_Work request_. Every line of the data must be copied exactly.

[Dataset entries]
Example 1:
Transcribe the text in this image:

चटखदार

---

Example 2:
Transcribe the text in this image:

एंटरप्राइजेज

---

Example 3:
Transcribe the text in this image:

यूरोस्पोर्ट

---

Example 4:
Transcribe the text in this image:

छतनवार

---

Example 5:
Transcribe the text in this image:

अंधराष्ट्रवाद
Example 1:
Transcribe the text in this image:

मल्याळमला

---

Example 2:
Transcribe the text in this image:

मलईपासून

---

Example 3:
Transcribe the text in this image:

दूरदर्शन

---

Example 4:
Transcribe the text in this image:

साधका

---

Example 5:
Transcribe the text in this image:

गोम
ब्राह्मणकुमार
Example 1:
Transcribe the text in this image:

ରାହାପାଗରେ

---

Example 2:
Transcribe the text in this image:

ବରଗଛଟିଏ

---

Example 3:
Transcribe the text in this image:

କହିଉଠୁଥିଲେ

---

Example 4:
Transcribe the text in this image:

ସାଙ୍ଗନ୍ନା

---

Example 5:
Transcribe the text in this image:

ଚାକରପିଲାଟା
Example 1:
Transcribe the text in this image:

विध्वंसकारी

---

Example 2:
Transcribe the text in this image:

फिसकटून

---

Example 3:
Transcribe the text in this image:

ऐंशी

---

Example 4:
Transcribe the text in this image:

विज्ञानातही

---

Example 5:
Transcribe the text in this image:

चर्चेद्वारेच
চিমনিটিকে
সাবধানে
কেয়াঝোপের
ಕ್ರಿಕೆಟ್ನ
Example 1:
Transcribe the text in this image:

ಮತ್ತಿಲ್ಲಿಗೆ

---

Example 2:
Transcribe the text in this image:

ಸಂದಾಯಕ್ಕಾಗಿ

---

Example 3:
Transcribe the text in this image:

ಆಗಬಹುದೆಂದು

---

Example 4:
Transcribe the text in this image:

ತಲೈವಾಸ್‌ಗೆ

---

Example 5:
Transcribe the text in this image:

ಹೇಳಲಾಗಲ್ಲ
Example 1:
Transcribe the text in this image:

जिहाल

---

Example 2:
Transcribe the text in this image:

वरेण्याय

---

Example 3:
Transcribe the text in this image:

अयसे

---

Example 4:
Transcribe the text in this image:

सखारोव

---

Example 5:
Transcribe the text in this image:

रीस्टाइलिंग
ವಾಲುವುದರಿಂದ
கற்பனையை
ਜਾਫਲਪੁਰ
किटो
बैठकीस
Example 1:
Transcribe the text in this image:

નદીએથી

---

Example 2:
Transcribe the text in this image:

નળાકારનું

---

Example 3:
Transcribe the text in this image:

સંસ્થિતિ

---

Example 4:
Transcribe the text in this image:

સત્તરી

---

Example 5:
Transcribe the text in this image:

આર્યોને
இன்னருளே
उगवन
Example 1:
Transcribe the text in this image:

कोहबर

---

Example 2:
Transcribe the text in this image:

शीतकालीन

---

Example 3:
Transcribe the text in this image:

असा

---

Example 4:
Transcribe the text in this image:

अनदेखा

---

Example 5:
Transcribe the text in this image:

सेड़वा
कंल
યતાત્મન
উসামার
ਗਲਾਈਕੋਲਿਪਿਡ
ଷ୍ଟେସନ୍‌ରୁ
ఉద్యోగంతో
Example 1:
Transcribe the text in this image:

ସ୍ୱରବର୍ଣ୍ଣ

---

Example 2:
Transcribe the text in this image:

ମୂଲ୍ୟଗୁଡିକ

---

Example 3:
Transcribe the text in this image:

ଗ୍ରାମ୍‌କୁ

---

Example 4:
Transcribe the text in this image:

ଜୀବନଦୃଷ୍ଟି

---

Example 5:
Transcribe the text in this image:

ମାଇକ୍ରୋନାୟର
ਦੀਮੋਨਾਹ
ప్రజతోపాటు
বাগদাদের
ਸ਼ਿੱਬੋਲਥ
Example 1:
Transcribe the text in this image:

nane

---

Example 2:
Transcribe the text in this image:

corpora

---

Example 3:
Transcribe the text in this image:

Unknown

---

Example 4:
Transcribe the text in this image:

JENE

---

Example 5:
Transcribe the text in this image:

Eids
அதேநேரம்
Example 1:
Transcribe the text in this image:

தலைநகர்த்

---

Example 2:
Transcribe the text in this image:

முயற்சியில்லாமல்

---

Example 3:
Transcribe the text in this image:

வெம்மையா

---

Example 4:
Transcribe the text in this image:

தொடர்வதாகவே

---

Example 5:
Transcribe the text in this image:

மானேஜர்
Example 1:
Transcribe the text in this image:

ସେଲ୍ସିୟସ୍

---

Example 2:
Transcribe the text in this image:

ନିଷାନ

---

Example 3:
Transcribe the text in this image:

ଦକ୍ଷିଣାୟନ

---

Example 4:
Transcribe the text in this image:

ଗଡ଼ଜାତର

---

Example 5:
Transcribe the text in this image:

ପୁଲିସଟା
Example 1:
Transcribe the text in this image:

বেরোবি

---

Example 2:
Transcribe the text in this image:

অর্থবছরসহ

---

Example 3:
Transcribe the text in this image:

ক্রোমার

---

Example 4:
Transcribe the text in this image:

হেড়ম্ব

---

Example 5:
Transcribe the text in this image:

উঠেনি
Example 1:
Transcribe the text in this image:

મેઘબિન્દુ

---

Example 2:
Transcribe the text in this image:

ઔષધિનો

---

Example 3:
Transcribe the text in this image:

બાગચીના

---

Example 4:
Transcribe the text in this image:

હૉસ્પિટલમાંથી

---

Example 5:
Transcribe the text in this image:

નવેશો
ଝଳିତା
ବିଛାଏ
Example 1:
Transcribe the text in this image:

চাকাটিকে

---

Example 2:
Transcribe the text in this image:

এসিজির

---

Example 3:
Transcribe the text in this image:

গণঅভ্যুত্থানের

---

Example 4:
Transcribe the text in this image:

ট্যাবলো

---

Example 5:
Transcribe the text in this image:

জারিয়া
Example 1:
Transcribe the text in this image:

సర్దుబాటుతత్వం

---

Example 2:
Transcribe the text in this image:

_Result of this task_.
Example 1:
Transcribe the text in this image:

चटखदार

---

Example 2:
Transcribe the text in this image:

एंटरप्राइजेज

---

Example 3:
Transcribe the text in this image:

यूरोस्पोर्ट

---

Example 4:
Transcribe the text in this image:

छतनवार

---

Example 5:
Transcribe the text in this image:

अंधराष्ट्रवाद
Example 1:
Transcribe the text in this image:

मल्याळमला

---

Example 2:
Transcribe the text in this image:

मलईपासून

---

Example 3:
Transcribe the text in this image:

दूरदर्शन

---

Example 4:
Transcribe the text in this image:

साधका

---

Example 5:
Transcribe the text in this image:

गोम
ब्राह्मणकुमार
Example 1:
Transcribe the text in this image:

ରାହାପାଗରେ

---

Example 2:
Transcribe the text in this image:

ବରଗଛଟିଏ

---

Example 3:
Transcribe the text in this image:

କହିଉଠୁଥିଲେ

---

Example 4:
Transcribe the text in this image:

ସାଙ୍ଗନ୍ନା

---

Example 5:
Transcribe the text in this image:

ଚାକରପିଲାଟା
Example 1:
Transcribe the text in this image:

विध्वंसकारी

---

Example 2:
Transcribe the text in this image:

फिसकटून

---

Example 3:
Transcribe the text in this image:

ऐंशी

---

Example 4:
Transcribe the text in this image:

विज्ञानातही

---

Example 5:
Transcribe the text in this image:

चर्चेद्वारेच
চিমনিটিকে
সাবধানে
কেয়াঝোপের
ಕ್ರಿಕೆಟ್ನ
Example 1:
Transcribe the text in this image:

ಮತ್ತಿಲ್ಲಿಗೆ

---

Example 2:
Transcribe the text in this image:

ಸಂದಾಯಕ್ಕಾಗಿ

---

Example 3:
Transcribe the text in this image:

ಆಗಬಹುದೆಂದು

---

Example 4:
Transcribe the text in this image:

ತಲೈವಾಸ್‌ಗೆ

---

Example 5:
Transcribe the text in this image:

ಹೇಳಲಾಗಲ್ಲ
Example 1:
Transcribe the text in this image:

जिहाल

---

Example 2:
Transcribe the text in this image:

वरेण्याय

---

Example 3:
Transcribe the text in this image:

अयसे

---

Example 4:
Transcribe the text in this image:

सखारोव

---

Example 5:
Transcribe the text in this image:

रीस्टाइलिंग
ವಾಲುವುದರಿಂದ
கற்பனையை
ਜਾਫਲਪੁਰ
किटो
बैठकीस
Example 1:
Transcribe the text in this image:

નદીએથી

---

Example 2:
Transcribe the text in this image:

નળાકારનું

---

Example 3:
Transcribe the text in this image:

સંસ્થિતિ

---

Example 4:
Transcribe the text in this image:

સત્તરી

---

Example 5:
Transcribe the text in this image:

આર્યોને
இன்னருளே
उगवन
Example 1:
Transcribe the text in this image:

कोहबर

---

Example 2:
Transcribe the text in this image:

शीतकालीन

---

Example 3:
Transcribe the text in this image:

असा

---

Example 4:
Transcribe the text in this image:

अनदेखा

---

Example 5:
Transcribe the text in this image:

सेड़वा
कंल
યતાત્મન
উসামার
ਗਲਾਈਕੋਲਿਪਿਡ
ଷ୍ଟେସନ୍‌ରୁ
ఉద్యోగంతో
Example 1:
Transcribe the text in this image:

ସ୍ୱରବର୍ଣ୍ଣ

---

Example 2:
Transcribe the text in this image:

ମୂଲ୍ୟଗୁଡିକ

---

Example 3:
Transcribe the text in this image:

ଗ୍ରାମ୍‌କୁ

---

Example 4:
Transcribe the text in this image:

ଜୀବନଦୃଷ୍ଟି

---

Example 5:
Transcribe the text in this image:

ମାଇକ୍ରୋନାୟର
ਦੀਮੋਨਾਹ
ప్రజతోపాటు
বাগদাদের
ਸ਼ਿੱਬੋਲਥ
Example 1:
Transcribe the text in this image:

nane

---

Example 2:
Transcribe the text in this image:

corpora

---

Example 3:
Transcribe the text in this image:

Unknown

---

Example 4:
Transcribe the text in this image:

JENE

---

Example 5:
Transcribe the text in this image:

Eids
அதேநேரம்
Example 1:
Transcribe the text in this image:

தலைநகர்த்

---

Example 2:
Transcribe the text in this image:

முயற்சியில்லாமல்

---

Example 3:
Transcribe the text in this image:

வெம்மையா

---

Example 4:
Transcribe the text in this image:

தொடர்வதாகவே

---

Example 5:
Transcribe the text in this image:

மானேஜர்
Example 1:
Transcribe the text in this image:

ସେଲ୍ସିୟସ୍

---

Example 2:
Transcribe the text in this image:

ନିଷାନ

---

Example 3:
Transcribe the text in this image:

ଦକ୍ଷିଣାୟନ

---

Example 4:
Transcribe the text in this image:

ଗଡ଼ଜାତର

---

Example 5:
Transcribe the text in this image:

ପୁଲିସଟା
Example 1:
Transcribe the text in this image:

বেরোবি

---

Example 2:
Transcribe the text in this image:

অর্থবছরসহ

---

Example 3:
Transcribe the text in this image:

ক্রোমার

---

Example 4:
Transcribe the text in this image:

হেড়ম্ব

---

Example 5:
Transcribe the text in this image:

উঠেনি
Example 1:
Transcribe the text in this image:

મેઘબિન્દુ

---

Example 2:
Transcribe the text in this image:

ઔષધિનો

---

Example 3:
Transcribe the text in this image:

બાગચીના

---

Example 4:
Transcribe the text in this image:

હૉસ્પિટલમાંથી

---

Example 5:
Transcribe the text in this image:

નવેશો
ଝଳିତା
ବିଛାଏ
Example 1:
Transcribe the text in this image:

চাকাটিকে

---

Example 2:
Transcribe the text in this image:

এসিজির

---

Example 3:
Transcribe the text in this image:

গণঅভ্যুত্থানের

---

Example 4:
Transcribe the text in this image:

ট্যাবলো

---

Example 5:
Transcribe the text in this image:

জারিয়া
Example 1:
Transcribe the text in this image:

సర్దుబాటుతత్వం

---

Example 2:
Transcribe the text in this image:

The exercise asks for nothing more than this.